I was
reading today about a current management buyout where a failing manufacturer in the leisure equipment industry was undergoing a management buyout. One can surmise that recently well
publicised poor quality issues and ensuing warranty work has come home to
roost. It seems that the existing management team are proposing a buyout which
is interesting, if not somewhat worrying.
Management
buy outs often fail because the reason they happen is to maintain the jobs of
the managers and the workforce. The “new” management team then take a previously failed business
model often made worse with an over leveraged balance sheet and just repeat the
same model all over again with the same results reappearing after a short
period. Minor tweaks and changes are not enough.
Often
it an emotional conveyor belt that carries these things forward; very difficult
to have true objectivity if one is drawn into the demise of the organisation
you work for. On the other hand the emotional ownership and commitment can be beneficial in drive and leadership but the earlier issues still remain behind the scenes.

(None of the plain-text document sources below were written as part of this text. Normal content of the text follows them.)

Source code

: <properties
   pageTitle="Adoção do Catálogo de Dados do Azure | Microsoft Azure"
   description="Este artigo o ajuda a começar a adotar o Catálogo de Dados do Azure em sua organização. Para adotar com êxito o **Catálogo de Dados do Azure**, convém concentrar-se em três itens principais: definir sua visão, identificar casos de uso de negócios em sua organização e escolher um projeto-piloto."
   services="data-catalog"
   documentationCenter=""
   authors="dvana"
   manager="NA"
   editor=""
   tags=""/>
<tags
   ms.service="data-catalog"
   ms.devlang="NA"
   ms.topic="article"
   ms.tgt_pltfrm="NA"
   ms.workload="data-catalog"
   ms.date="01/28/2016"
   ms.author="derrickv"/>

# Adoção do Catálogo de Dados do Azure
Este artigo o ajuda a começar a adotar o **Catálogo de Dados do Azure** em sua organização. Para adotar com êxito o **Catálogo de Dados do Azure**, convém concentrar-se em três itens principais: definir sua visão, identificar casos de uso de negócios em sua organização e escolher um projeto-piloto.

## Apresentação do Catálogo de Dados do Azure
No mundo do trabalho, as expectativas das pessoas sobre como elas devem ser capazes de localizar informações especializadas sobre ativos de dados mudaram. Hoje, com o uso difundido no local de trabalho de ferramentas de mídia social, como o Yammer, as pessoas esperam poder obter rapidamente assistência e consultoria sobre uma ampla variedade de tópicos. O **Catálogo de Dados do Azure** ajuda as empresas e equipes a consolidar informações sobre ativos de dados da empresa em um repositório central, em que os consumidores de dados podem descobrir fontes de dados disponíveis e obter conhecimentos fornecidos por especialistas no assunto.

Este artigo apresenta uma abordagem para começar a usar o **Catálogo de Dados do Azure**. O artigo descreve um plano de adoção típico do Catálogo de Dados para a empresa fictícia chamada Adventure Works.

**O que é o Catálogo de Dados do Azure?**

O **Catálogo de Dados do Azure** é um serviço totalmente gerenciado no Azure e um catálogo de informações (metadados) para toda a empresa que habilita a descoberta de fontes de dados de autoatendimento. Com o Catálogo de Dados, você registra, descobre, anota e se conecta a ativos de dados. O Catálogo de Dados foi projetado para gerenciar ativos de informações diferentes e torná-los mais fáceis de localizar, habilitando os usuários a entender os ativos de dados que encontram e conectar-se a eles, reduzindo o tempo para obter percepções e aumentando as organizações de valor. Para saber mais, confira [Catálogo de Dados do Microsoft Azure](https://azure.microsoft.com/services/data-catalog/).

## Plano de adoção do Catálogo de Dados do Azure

Institutionalised management
teams have great difficult in making the step changes to turn a business round
as they are often set in their ways; their original lack of skills creating
the situation “as is” so making any real beneficial change is very unlikely.
What is needed to turn a
failing business around is a fresh approach a different mind-set that gets rid
of all the myths, legends and group think within the old business: a different
business model a different strategy and a new target operating model.
Attributed to Einstein. Insanity:
doing the same thing over and over again and expecting different results.